Un Etat des lieux sur le Suicide en France

    suicidePour son premier anniversaire, l’Observatoire national du suicide créé par le ministre des Affaires sociales, de la Santé et des Droits des femmes, vient de publier un Dossier consacré à la prévention du suicide. Rappelons qu’on a recensé 11 000 suicides en France en 2011 à quoi il faut ajouter les 200 000 personnes qui ont fait ce qu’on appelle pudiquement une « TS ».
    Mieux connaître cette réalité et mieux la prévenir constitue l’objectif de cet Observatoire.
    Pour ce faire, il réunit des parlementaires, des représentants des associations, des professionnels de santé, des experts, des chercheurs et l’ensemble des administrations concernées pour mieux répondre au caractère transversal du suicide et élaborer une stratégie de prévention coordonnée entre les différents acteurs.

    L’Observatoire doit remplir deux principales missions :

    • « recenser les outils et les données disponibles sur les suicides et les tentatives de suicide, en vue d’améliorer le système de surveillance existant ;
    • faire connaître et évaluer les actions de prévention afin de développer les interventions les plus efficaces.»

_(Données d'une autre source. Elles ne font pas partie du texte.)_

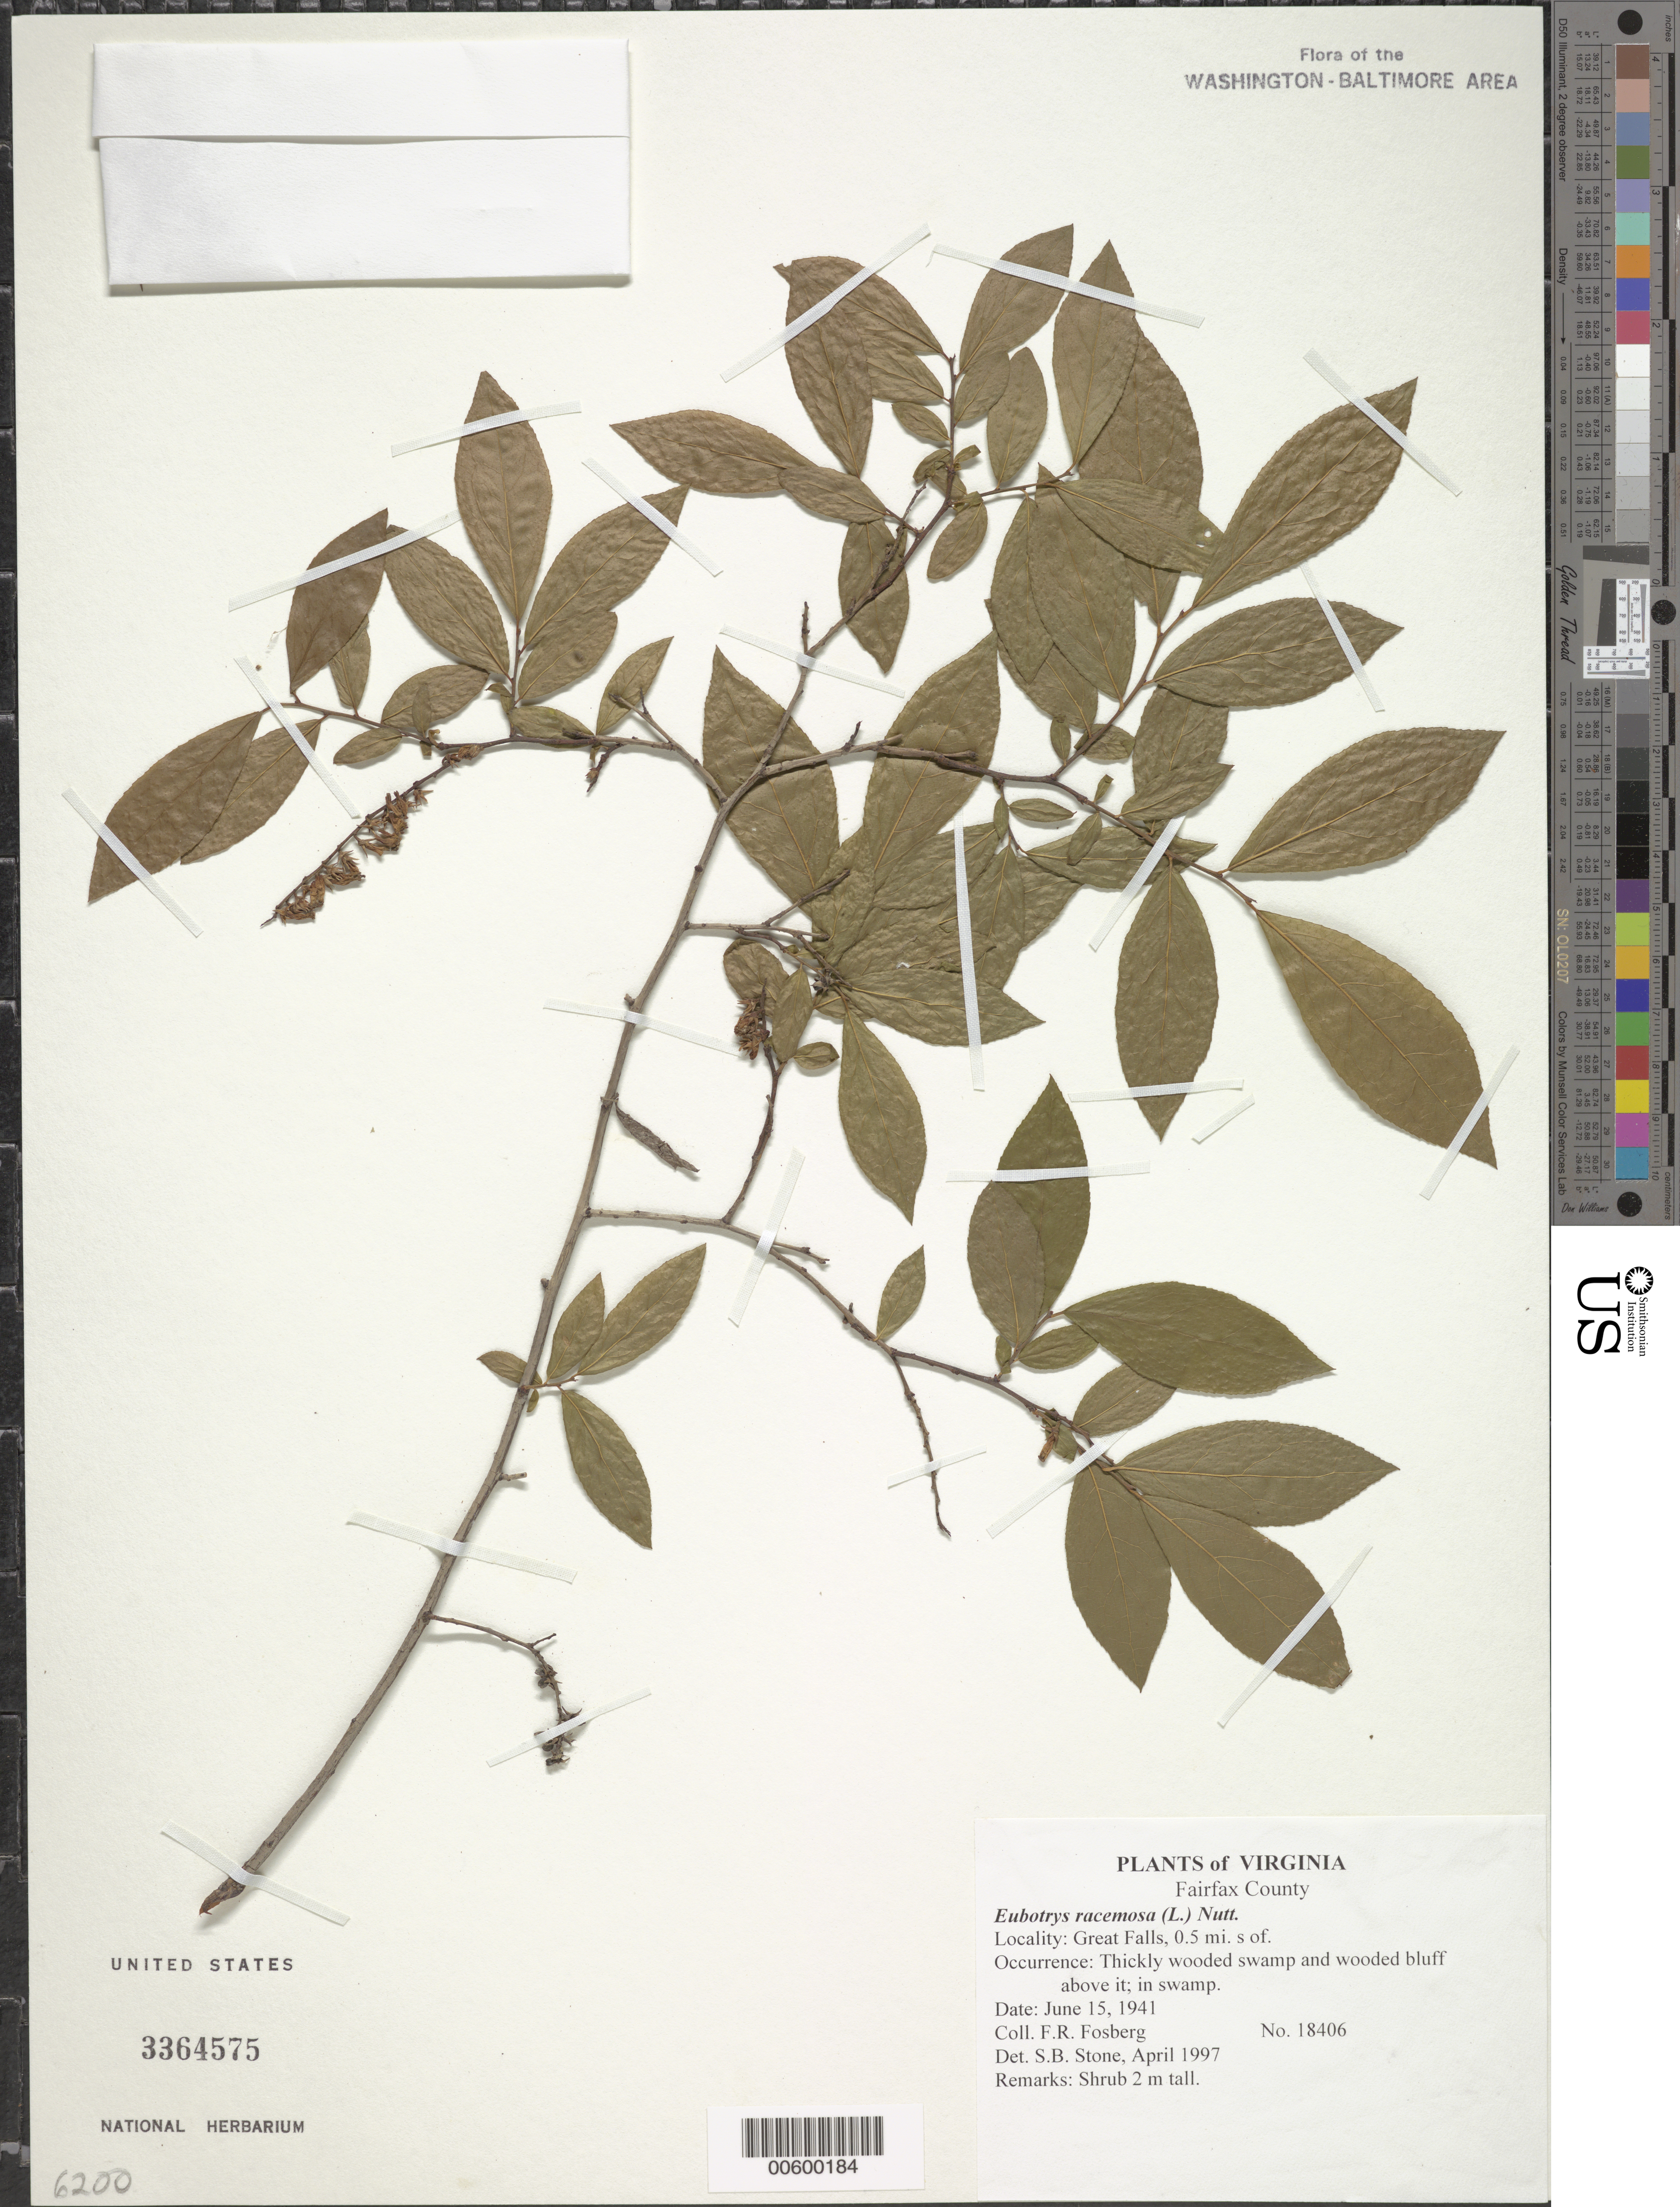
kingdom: Plantae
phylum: Tracheophyta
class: Magnoliopsida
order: Ericales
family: Ericaceae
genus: Leucothoe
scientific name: Leucothoë racemosa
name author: (L.) A. Gray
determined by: Stone, S. B.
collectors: F. R. Fosberg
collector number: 18406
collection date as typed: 15 Jun 1941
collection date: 1941-06-15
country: United States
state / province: Virginia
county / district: Fairfax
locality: Great Falls, 0.5 mi. S of.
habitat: Thickly wooded swamp and wooded bluff above it; in swamp.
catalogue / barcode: US 3364575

    Ce rapport qui présente une description et une analyse des sys­tèmes d’information, des actions de prévention et des perspectives de recherche constitue un premier état des lieux. Il est appelé à s’étoffer et s’actualiser dans les années qui viennent grâce aux recommandations qui y figurent débouchant sur une collecte de données :

    • estimation plus serrée du nombre des TS « alors même que cet événement n’implique pas systématiquement un contact avec le système de soins »,
    • identification et hiérarchisation des facteurs de risques,
    • conception de programmes d’action « ciblés et cohérents»
    • meilleur repérage et meilleur accompagnement des personnes vulnérables, dans le respect de leur dignité et de leur libre arbitre.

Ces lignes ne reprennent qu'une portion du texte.